▶ [Exercise goal]: Retype each entry exactly. Skip any pictures.

Input data START

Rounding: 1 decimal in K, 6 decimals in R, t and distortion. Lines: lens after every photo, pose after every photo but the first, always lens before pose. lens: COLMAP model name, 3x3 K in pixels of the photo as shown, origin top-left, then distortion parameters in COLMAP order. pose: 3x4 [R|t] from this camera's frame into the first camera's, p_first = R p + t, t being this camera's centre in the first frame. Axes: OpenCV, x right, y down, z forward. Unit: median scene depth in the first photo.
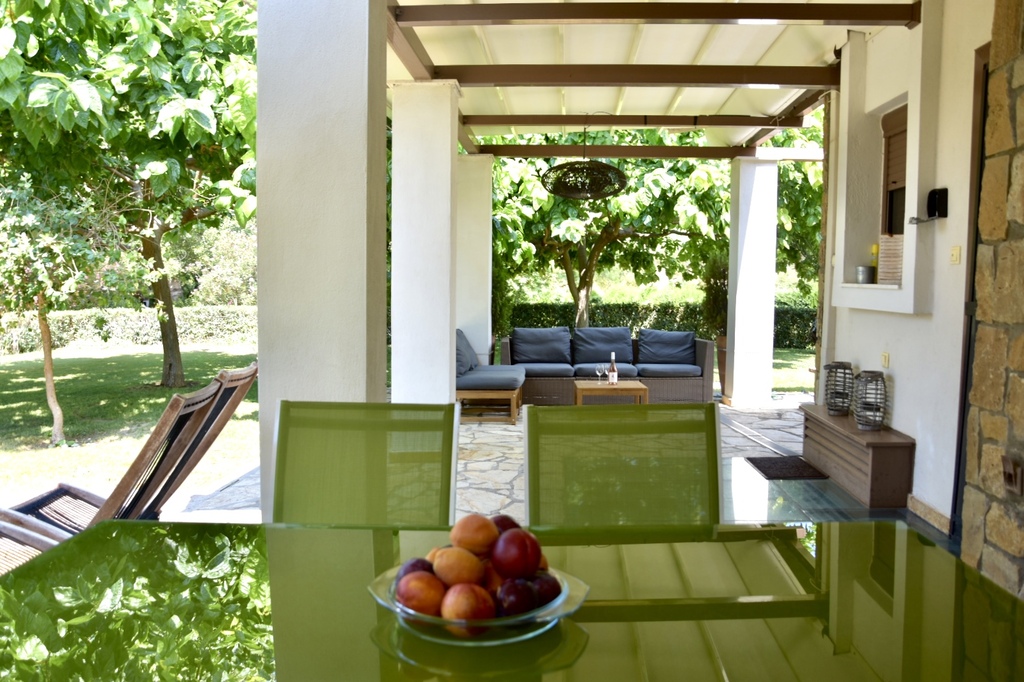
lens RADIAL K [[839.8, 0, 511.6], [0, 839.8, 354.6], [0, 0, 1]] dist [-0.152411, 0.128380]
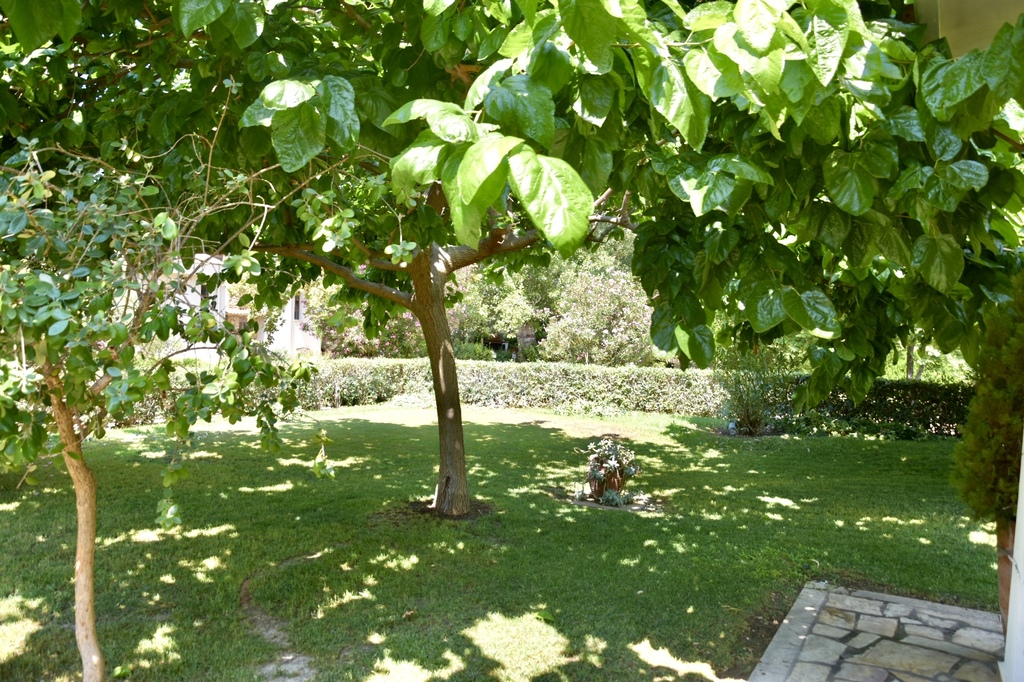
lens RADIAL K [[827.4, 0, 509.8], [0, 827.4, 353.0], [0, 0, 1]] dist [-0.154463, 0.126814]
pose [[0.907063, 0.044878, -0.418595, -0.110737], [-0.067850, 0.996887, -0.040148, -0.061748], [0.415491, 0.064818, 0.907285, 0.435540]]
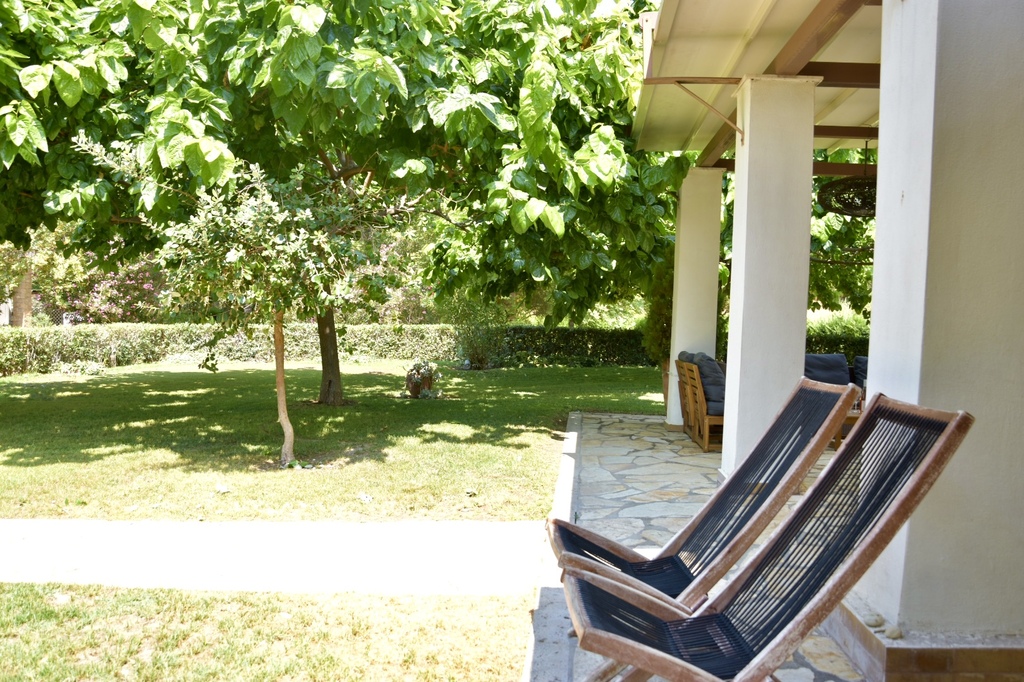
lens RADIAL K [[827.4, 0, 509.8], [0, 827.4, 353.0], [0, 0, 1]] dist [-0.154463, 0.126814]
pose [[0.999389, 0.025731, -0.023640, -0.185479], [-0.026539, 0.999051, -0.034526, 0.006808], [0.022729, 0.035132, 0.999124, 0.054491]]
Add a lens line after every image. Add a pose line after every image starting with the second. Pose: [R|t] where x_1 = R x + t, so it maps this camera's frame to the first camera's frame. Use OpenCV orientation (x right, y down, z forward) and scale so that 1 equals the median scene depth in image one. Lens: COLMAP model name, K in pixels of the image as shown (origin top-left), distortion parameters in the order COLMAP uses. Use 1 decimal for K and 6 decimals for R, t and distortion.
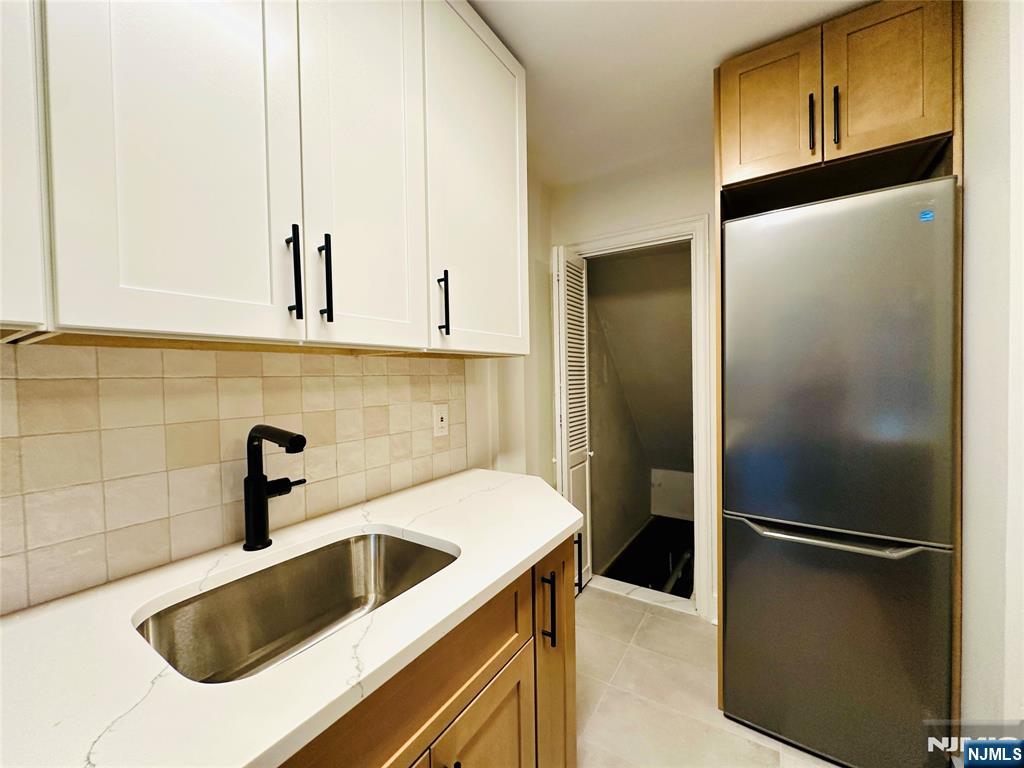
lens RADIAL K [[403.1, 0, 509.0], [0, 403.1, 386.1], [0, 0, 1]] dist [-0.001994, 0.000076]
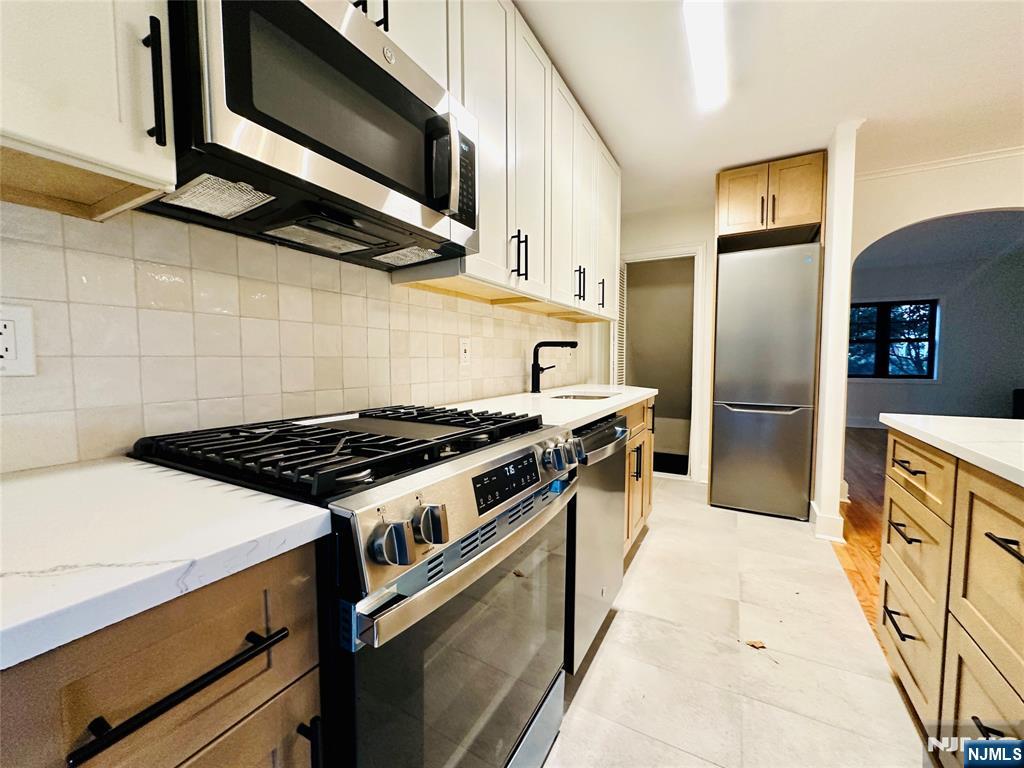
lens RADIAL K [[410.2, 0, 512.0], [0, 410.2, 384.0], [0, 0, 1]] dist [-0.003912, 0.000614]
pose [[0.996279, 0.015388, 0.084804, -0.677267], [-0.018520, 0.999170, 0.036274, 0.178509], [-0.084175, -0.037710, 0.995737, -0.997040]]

Input data END

▶ [The completed task]:
Rounding: 1 decimal in K, 6 decimals in R, t and distortion. Lines: lens after every photo, pose after every photo but the first, always lens before pose. lens: COLMAP model name, 3x3 K in pixels of the photo as shown, origin top-left, then distortion parameters in COLMAP order. pose: 3x4 [R|t] from this camera's frame into the first camera's, p_first = R p + t, t being this camera's centre in the first frame. Axes: OpenCV, x right, y down, z forward. Unit: median scene depth in the first photo.
lens RADIAL K [[839.8, 0, 511.6], [0, 839.8, 354.6], [0, 0, 1]] dist [-0.152411, 0.128380]
lens RADIAL K [[827.4, 0, 509.8], [0, 827.4, 353.0], [0, 0, 1]] dist [-0.154463, 0.126814]
pose [[0.907063, 0.044878, -0.418595, -0.110737], [-0.067850, 0.996887, -0.040148, -0.061748], [0.415491, 0.064818, 0.907285, 0.435540]]
lens RADIAL K [[827.4, 0, 509.8], [0, 827.4, 353.0], [0, 0, 1]] dist [-0.154463, 0.126814]
pose [[0.999389, 0.025731, -0.023640, -0.185479], [-0.026539, 0.999051, -0.034526, 0.006808], [0.022729, 0.035132, 0.999124, 0.054491]]
Add a lens line after every image. Add a pose line after every image starting with the second. Pose: [R|t] where x_1 = R x + t, so it maps this camera's frame to the first camera's frame. Use OpenCV orientation (x right, y down, z forward) and scale so that 1 equals the median scene depth in image one. Lens: COLMAP model name, K in pixels of the image as shown (origin top-left), distortion parameters in the order COLMAP uses. Use 1 decimal for K and 6 decimals for R, t and distortion.
lens RADIAL K [[403.1, 0, 509.0], [0, 403.1, 386.1], [0, 0, 1]] dist [-0.001994, 0.000076]
lens RADIAL K [[410.2, 0, 512.0], [0, 410.2, 384.0], [0, 0, 1]] dist [-0.003912, 0.000614]
pose [[0.996279, 0.015388, 0.084804, -0.677267], [-0.018520, 0.999170, 0.036274, 0.178509], [-0.084175, -0.037710, 0.995737, -0.997040]]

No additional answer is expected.